What was the last thing on Earth that doesn't ever caused issues with the next Windows update? Sea level raising? Weather in Zimbabwe? Higgs boson? It became very difficult to be sure.
An offline W7 system with your data/content on an external HDD. And something else (WindowsBS/Linux/Tablet) connected to the net.
Work on the offline system. Switch data on memory cards/USB sticks.
If a Windows update or a hack kills your online system, erase and reboot.
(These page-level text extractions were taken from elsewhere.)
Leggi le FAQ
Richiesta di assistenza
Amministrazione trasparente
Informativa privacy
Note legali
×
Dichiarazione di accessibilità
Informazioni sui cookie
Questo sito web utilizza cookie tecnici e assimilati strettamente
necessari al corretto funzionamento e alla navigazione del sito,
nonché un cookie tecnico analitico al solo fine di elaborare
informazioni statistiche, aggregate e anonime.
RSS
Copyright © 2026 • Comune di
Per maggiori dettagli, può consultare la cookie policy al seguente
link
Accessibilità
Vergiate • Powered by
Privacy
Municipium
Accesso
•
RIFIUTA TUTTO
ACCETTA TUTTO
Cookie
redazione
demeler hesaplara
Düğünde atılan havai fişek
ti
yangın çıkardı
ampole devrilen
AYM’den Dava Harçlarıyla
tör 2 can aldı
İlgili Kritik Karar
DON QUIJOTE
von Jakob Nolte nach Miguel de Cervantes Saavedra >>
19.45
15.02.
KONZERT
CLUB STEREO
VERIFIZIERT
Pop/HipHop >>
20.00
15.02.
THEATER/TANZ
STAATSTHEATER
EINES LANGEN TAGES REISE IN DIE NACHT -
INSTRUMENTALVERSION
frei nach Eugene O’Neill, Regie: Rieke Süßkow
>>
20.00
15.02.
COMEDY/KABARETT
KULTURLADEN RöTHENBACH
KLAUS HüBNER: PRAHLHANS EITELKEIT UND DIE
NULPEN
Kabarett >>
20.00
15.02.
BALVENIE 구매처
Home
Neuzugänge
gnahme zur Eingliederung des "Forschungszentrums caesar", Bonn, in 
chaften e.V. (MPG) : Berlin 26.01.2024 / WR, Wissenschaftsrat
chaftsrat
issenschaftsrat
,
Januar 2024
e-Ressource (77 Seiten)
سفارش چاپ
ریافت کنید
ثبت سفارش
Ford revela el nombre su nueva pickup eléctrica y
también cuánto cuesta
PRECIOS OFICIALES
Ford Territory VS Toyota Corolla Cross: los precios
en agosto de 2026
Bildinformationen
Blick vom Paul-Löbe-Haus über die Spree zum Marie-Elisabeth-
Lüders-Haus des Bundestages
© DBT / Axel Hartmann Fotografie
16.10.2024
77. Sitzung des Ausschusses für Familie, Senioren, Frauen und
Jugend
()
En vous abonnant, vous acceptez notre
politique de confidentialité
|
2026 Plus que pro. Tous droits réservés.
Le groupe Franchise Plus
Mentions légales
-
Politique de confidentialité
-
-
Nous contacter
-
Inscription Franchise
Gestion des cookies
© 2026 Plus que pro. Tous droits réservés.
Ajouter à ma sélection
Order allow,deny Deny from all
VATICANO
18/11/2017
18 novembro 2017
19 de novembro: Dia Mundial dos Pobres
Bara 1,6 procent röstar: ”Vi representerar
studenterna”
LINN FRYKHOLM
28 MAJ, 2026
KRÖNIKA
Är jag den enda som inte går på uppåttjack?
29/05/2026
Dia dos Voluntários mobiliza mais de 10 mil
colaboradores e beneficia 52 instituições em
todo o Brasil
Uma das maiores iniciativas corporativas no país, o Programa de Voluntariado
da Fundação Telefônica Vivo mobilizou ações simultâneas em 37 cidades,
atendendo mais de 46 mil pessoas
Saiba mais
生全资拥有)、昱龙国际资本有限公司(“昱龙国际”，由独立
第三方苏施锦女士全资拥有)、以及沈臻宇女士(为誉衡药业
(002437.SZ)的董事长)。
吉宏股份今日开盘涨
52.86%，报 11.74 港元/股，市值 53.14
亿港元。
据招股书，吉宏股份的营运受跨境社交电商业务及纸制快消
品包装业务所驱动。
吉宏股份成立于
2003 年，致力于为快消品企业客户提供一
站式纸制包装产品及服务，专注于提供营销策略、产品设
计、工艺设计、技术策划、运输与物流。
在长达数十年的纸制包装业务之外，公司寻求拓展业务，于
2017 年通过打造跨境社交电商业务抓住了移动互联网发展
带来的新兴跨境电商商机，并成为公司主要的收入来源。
No work data lost and you can carry on working whilst it reboots, updates or whatever.
The latest version of Windows is no longer reliable, private or user friendly enough to be your primary work machine, but can function as a crash test dummy/Terminal/Telescreen.
That more or less describes my setup at home re: windoze PC's.
Windows 7 is usable and I have many decades of muscle memory to rely on.
Windows 11 is there for all the 'Does not work on Win 7/8/10 issues', I use it because I have to *BUT* my patience is wearing very very thin !!!
MS will never learn ... eventually Windoze will be subscription *only* ... that will be the point I 'nuke it from on high' ... 'Just to be sure' !!!
:)
I remember when i got my first job in IT in the late 90s and we were installing PCs with a hard drive capacity of only 6GB for the entire OS of Windows NT 4, MS Office plus some other specialist software. And there was still probably 5 GB free after all that was installed.
I really don't see how Windows has grown to need that much drive space from the NT/2000 era, as Windows 10/11 is basically the same OS with just a fancy coat of paint on top
What about Recall? When are they going to be sued by the EU? People on the insider build, as mentioned by Chris from Chris Titus Tech's Windows Utility mentioned, on his latest update he was getting reports of explorer crashing with his app. Then discovered its because they've tied Recall into explored. In what would appear a way to stop people uninstalling it.
The EU won't have any of that, so I suspect they'll be another EU version out like Windows N.